Jake took Garrick to a greasy spoon that he’d passed on his way from the car park. It smelled of steam and frying. Jake had a cup of surprisingly good coffee which came in a thick white mug. Garrick ordered an all-day breakfast and the plate arrived piled high–egg, bacon, sausages, beans and fried bread. He didn’t speak to Jake at first, or meet his eye. He just concentrated on the food.
‘Look,’ he said, his voice muffled, ‘I didn’t mean to be funny with you, but a journalist, you know, talking to Miss Yevanova…’
Jake, who was reserving his judgement, was favourably impressed by this evidence of Garrick’s concern. ‘That’s okay. I don’t write that kind of stuff.’
Garrick stared at him as if he was preparing to challenge that statement, then his eyes dropped. ‘Okay.’
‘So what happened?’
‘They’ve let me out for now,’ Garrick said. ‘The solicitor reckons they’re still after me, but I’m okay for the time being. It depends if they find anything else.’
‘Will they?’
‘Will they what?’
‘Find anything else.’
Garrick’s return to hostility was instant. ‘There isn’t anything else to find.’
Jake held his gaze. ‘I’m taking you back to Miss Yevanova. Before I do, I want to know what happened.’
For a moment, it looked as though Garrick was going to walk, but he subsided. He looked weary. ‘Okay. I get that. Look, it’s like I told the police. I left her in the library. I fell asleep. When I woke up it was morning and I realized I hadn’t seen her out or locked up or anything. And I
found her. It was bad.’ His eyes met Jake’s defiantly, then his head slumped on to his hand and he rubbed his forehead. ‘I liked her. She was nice, friendly, you know? I feel like I let her down.’
‘You fell asleep?’ Jake didn’t attempt to keep the scepticism out of his voice.
‘What are you? The FBI?’ But Garrick’s anger seemed manufactured now. ‘I’d been drinking,’ he said. Then, as if he realized this cast him in an even worse light, he said, ‘Look, Miss Yevanova, I’ve known her since I was born. My mum liked her…’ Jake filed that bit of information for later consideration. Maybe it wasn’t Garrick-Smith who had been Sophia Yevanova’s ‘close friend’. Maybe it had been his wife. He tried to remember what he knew about Judith Garrick-Smith. She’d always been a rather colourless figure in the background.
Nick Garrick was still talking. ‘She’s kind of like my gran, you know? She got me this job. She knew about it because her son’s a big wheel, a professor…’ The hostility returned briefly. Garrick-Smith, Jake remembered, had been a professor. ‘She said it’d give me a bit of space and a bit of quiet. And I’d be earning something.’
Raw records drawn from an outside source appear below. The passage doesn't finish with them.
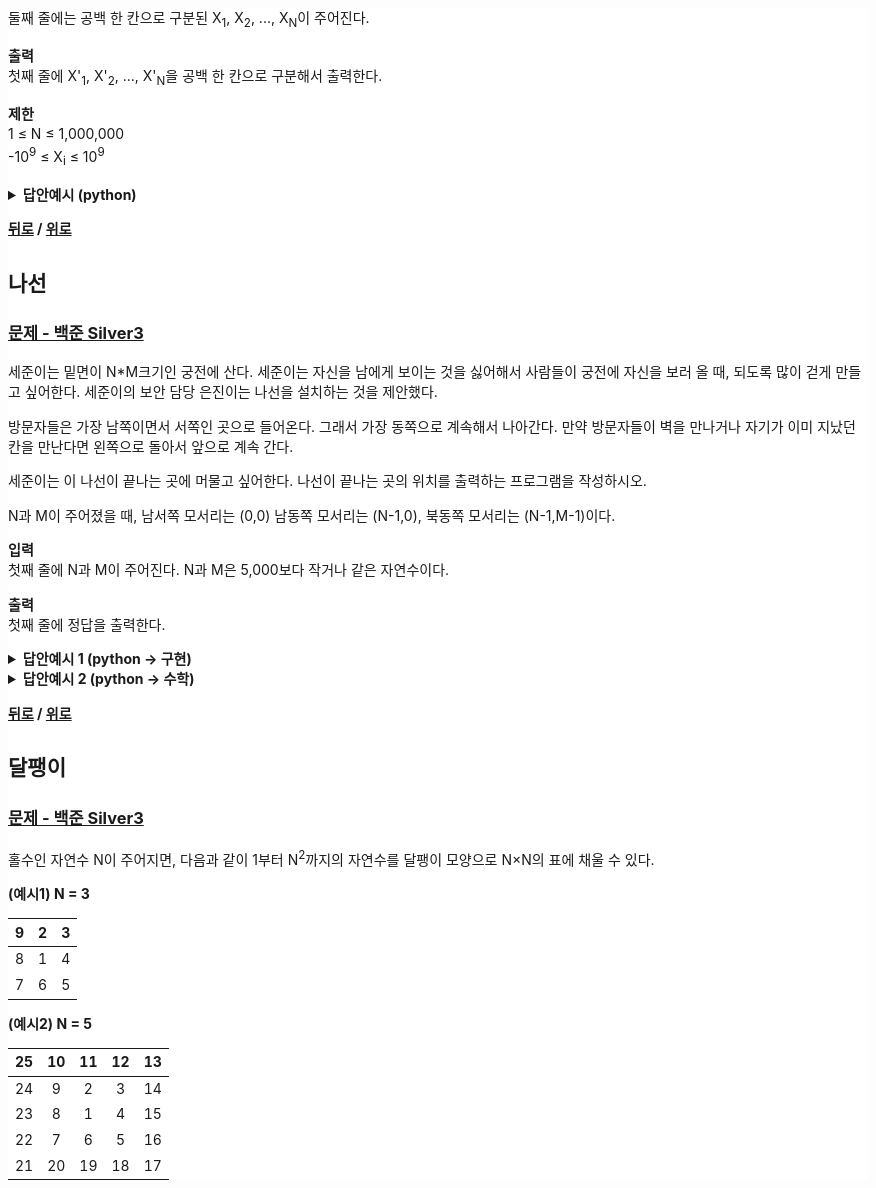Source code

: 둘째 줄에는 공백 한 칸으로 구분된 X<sub>1</sub>, X<sub>2</sub>, ..., X<sub>N</sub>이 주어진다.<br>

**출력**<br>
첫째 줄에 X'<sub>1</sub>, X'<sub>2</sub>, ..., X'<sub>N</sub>을 공백 한 칸으로 구분해서 출력한다.<br>

**제한**<br>
1 ≤ N ≤ 1,000,000<br>
-10<sup>9</sup> ≤ X<sub>i</sub> ≤ 10<sup>9</sup><br>

<details><summary><strong>답안예시 (python)</strong></summary></details>

**[뒤로](https://github.com/tini-min/Tech-Interview/tree/master/Algorithm) / [위로](#손코딩-문제)**

## 나선
### [문제 - 백준 Silver3](https://www.acmicpc.net/problem/1491)

세준이는 밑면이 N*M크기인 궁전에 산다. 세준이는 자신을 남에게 보이는 것을 싫어해서 사람들이 궁전에 자신을 보러 올 때, 되도록 많이 걷게 만들고 싶어한다. 세준이의 보안 담당 은진이는 나선을 설치하는 것을 제안했다.<br>

방문자들은 가장 남쪽이면서 서쪽인 곳으로 들어온다. 그래서 가장 동쪽으로 계속해서 나아간다. 만약 방문자들이 벽을 만나거나 자기가 이미 지났던 칸을 만난다면 왼쪽으로 돌아서 앞으로 계속 간다.<br>

세준이는 이 나선이 끝나는 곳에 머물고 싶어한다. 나선이 끝나는 곳의 위치를 출력하는 프로그램을 작성하시오.<br>

N과 M이 주어졌을 때, 남서쪽 모서리는 (0,0) 남동쪽 모서리는 (N-1,0), 북동쪽 모서리는 (N-1,M-1)이다.<br>

**입력**<br>
첫째 줄에 N과 M이 주어진다. N과 M은 5,000보다 작거나 같은 자연수이다.<br>

**출력**<br>
첫째 줄에 정답을 출력한다.<br>

<details><summary><strong>답안예시 1 (python -> 구현)</strong></summary></details>

<details><summary><strong>답안예시 2 (python -> 수학)</strong></summary></details>

**[뒤로](https://github.com/tini-min/Tech-Interview/tree/master/Algorithm) / [위로](#손코딩-문제)**

## 달팽이
### [문제 - 백준 Silver3](https://www.acmicpc.net/problem/1913)

홀수인 자연수 N이 주어지면, 다음과 같이 1부터 N<sup>2</sup>까지의 자연수를 달팽이 모양으로 N×N의 표에 채울 수 있다.<br>

**(예시1) N = 3**

|9|2|3|
|:---:|:---:|:---:|
|8|1|4|
|7|6|5|

**(예시2) N = 5**

|25|10|11|12|13|
|:---:|:---:|:---:|:---:|:---:|
|24|9|2|3|14|
|23|8|1|4|15|
|22|7|6|5|16|
|21|20|19|18|17|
‘I thought you were a student,’ Jake said.
‘I was. I dropped out after the accident.’
Something about Garrick-Smith’s death was nudging Jake’s mind. ‘Accident,’ he said neutrally.
‘Yeah.’ Garrick stopped eating, and pushed his plate away. ‘Three months ago. I was taking my parents to the airport…’ He wiped his hand across his face and shook his head as if to get the memory out of his mind. When he spoke again, his voice was flat. ‘My father was killed outright and my mum died a week later.’